MPs are to further scrutinise appointments at financial services firms to ensure the industry becomes more equally represented, the chairman of the Treasury select committee (TSC) has said.
Speaking at an event organised by the Personal Investment Management & Financial Advice Association (Pimfa) in London today (6 June) Nicky Morgan said the committee would in future incorporate the question of gender diversity in the grilling of any firm appearing before it.
It is already scrutinising appointments made by HM Treasury to organisations such as the Bank of England and the Financial Conduct Authority.
The Bank of England appointed its latest addition to the interest rate-setting monetary policy committee at the end of May, Professor Jonathan Haskel, head of the economics department at Imperial College's business school.
There is currently just one female member of the monetary policy committee, Silvana Tenreyro, a professor at the London School of Economics.
Ms Morgan said she wanted the gender pay gap reporting requirements to be widened out to all firms, not just the ones with 250 or more staff.
This would include small IFA firms.
Currently firms employing more than 250 people are required to publish figures comparing men and women’s average pay across their organisation on an annual basis.
Firms had until April to report their figures and those who have failed to do so could face action from the equality and human rights commission as early as this month, Ms Morgan said.
Gender representation in financial services has been notoriously poor.
Ms Morgan said there was a roughly equal split between men and women entering the financial services sector but that was not mirrored higher up, where the average share of female representation was about 23 per cent, while on executive committees the average was 14 per cent.
A mere 6 per cent of chief executives at financial firms were women and between 7 and 13 per cent of chief investment officers, chief financial officers and chief operation officers, she said..
To aid progress the government launched its ‘Women in Finance Charter’ in 2016, which asks firms to sign up and commit to four points around promoting gender diversity.
About 205 firms have signed up so far.
The Treasury select committee has been conducting an inquiry into the finance charter since October last year and is about to publish its final report.
Ms Morgan said: "Our inquiry is coming to its conclusion but our significant interest in diversity will not.

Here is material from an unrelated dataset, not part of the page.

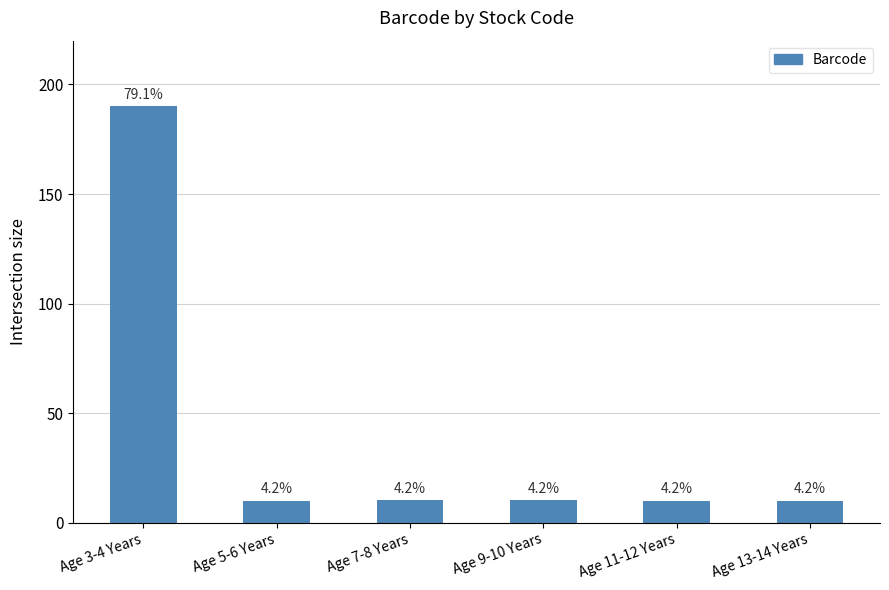

How many bars are there in total?

6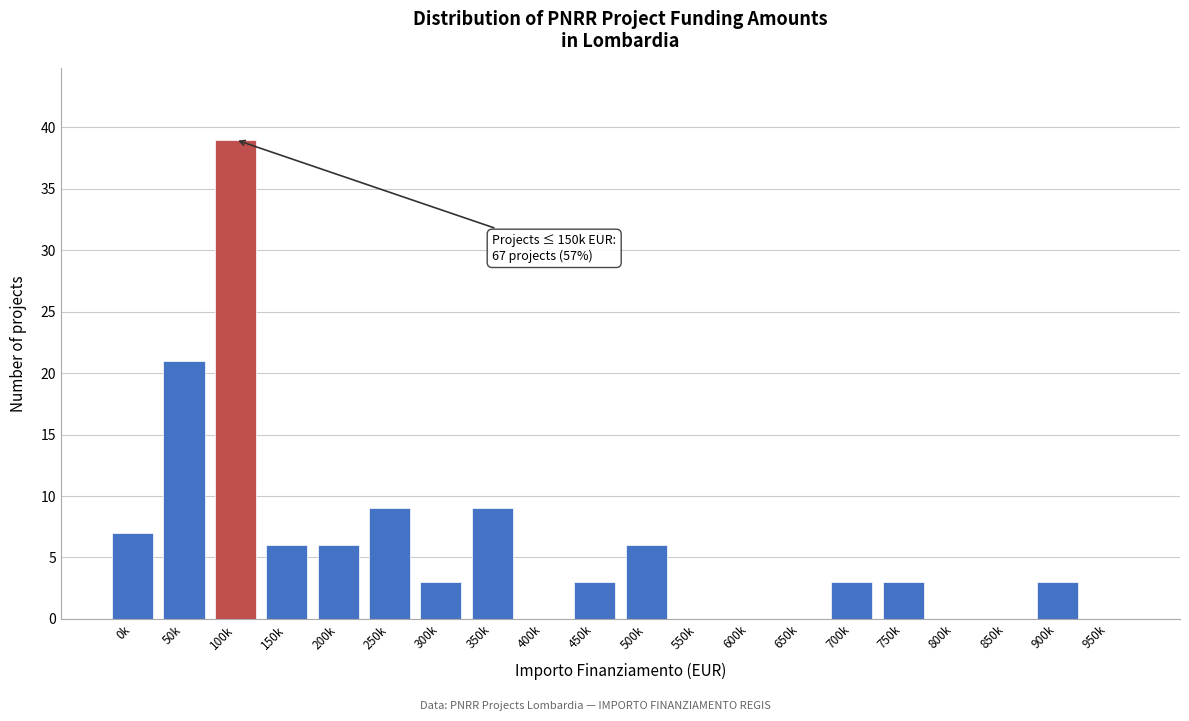

Reading left to right, what are all the values shown in this chart?

0k=7	50k=21	100k=39	150k=6	200k=6	250k=9	300k=3	350k=9	400k=0	450k=3	500k=6	550k=0	600k=0	650k=0	700k=3	750k=3	800k=0	850k=0	900k=3	950k=0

We will be looking at the appointments.
"We have already asked for the number of men and women who have been shortlisted to be seen by the interview panel [at Treasury-appointed firms] and will continue to ask about gender diversity in appointments.
"And if any of you folk have the opportunity to appear before the Treasury select committee you can expect that we may well ask that question about the gender pay gap in your own organisation."